The meds have kicked in, bathing me in a soft haze and taking the edge off reality. I do feel better, but I don’t want to tell him that. Instead, I grunt.
Getting dressed is awkward, and by the time I get my pants on, I’m sweating and in need of another shower. The fabric rubs against the stump, but it keeps the stump covered. I’m not going out with my stump visible. No one wants to see that shit. I lean back in the chair, panting, and Hudson glances up at me.
He could come over and give me a hand, but he doesn’t, and I don’t know whether I hate or appreciate him for that. Instead, I struggle into a t-shirt.
Finally, I’m ready.
Hudson stands up and pockets his phone. “Let’s go.”
It’s the first time I’ve left my room since arriving at Jake’s Retreat. The veterans center was set up in honor of Jake, a local SEAL who didn’t make it back. Joel, a retired SEAL commander, runs the place, and Hudson helps out. It’s not officially open yet, and all the buildings look shiny and new.

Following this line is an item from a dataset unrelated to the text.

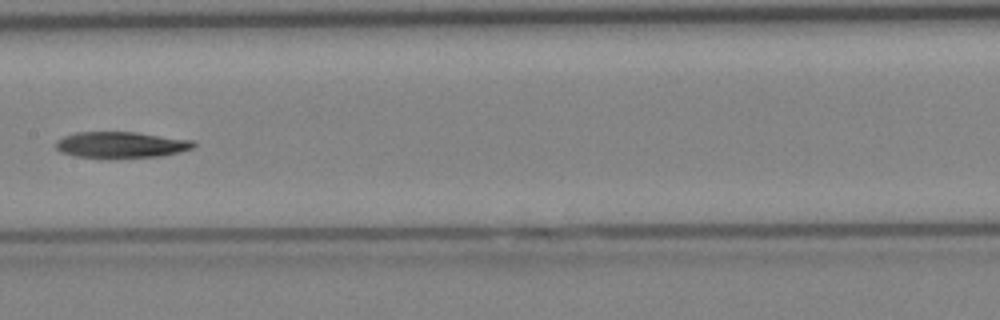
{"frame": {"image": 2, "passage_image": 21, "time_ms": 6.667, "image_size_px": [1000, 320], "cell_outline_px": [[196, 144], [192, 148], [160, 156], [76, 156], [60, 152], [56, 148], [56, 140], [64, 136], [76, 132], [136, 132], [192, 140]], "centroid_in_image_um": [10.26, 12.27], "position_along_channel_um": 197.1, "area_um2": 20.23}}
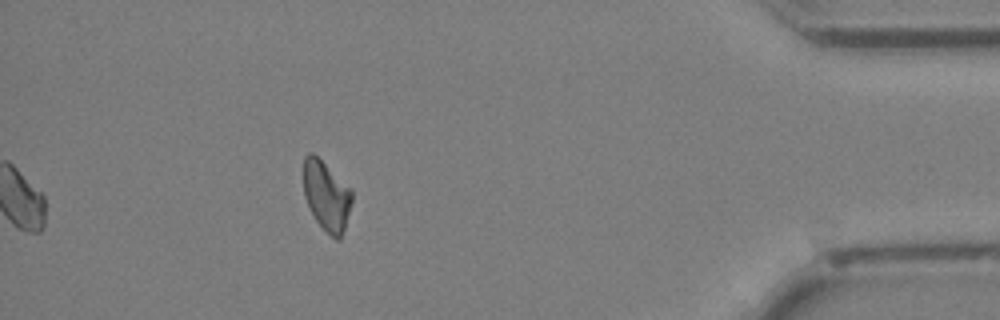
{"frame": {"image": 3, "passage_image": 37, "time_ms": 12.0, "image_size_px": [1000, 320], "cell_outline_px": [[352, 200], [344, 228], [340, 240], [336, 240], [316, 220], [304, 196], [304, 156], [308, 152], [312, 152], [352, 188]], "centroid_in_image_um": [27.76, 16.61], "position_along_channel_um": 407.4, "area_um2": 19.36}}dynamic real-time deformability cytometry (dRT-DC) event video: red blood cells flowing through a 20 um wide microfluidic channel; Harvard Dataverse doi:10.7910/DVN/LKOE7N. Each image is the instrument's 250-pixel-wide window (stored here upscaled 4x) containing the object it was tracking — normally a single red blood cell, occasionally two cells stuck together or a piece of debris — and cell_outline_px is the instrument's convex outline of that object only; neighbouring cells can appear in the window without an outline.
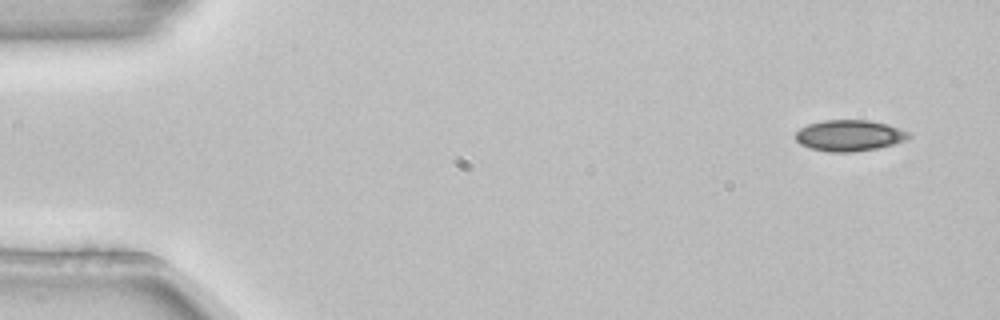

The paths are wide with gentle gradients, but even so, I’m sweating with the exertion of pushing the chair. Weeks lying in a bed have softened my muscles, the injury making me useless in more ways than one.
We pass a slick building with tinted windows and fresh paint
“The gym’s in there,” Hudson says. “They’ve got adapted equipment, which you’d know if you went to your therapy sessions.”
I’ve missed them for the past few days, but I get the feeling that’s about to end.
“You’re booked in after lunch, and I told the physio I’d personally deliver you myself.”
“I’m not going.” I’d rather crawl back to bed than have some stranger frown over my missing leg.
“Doctors orders, I’m afraid, or you risk losing your veteran’s insurance.”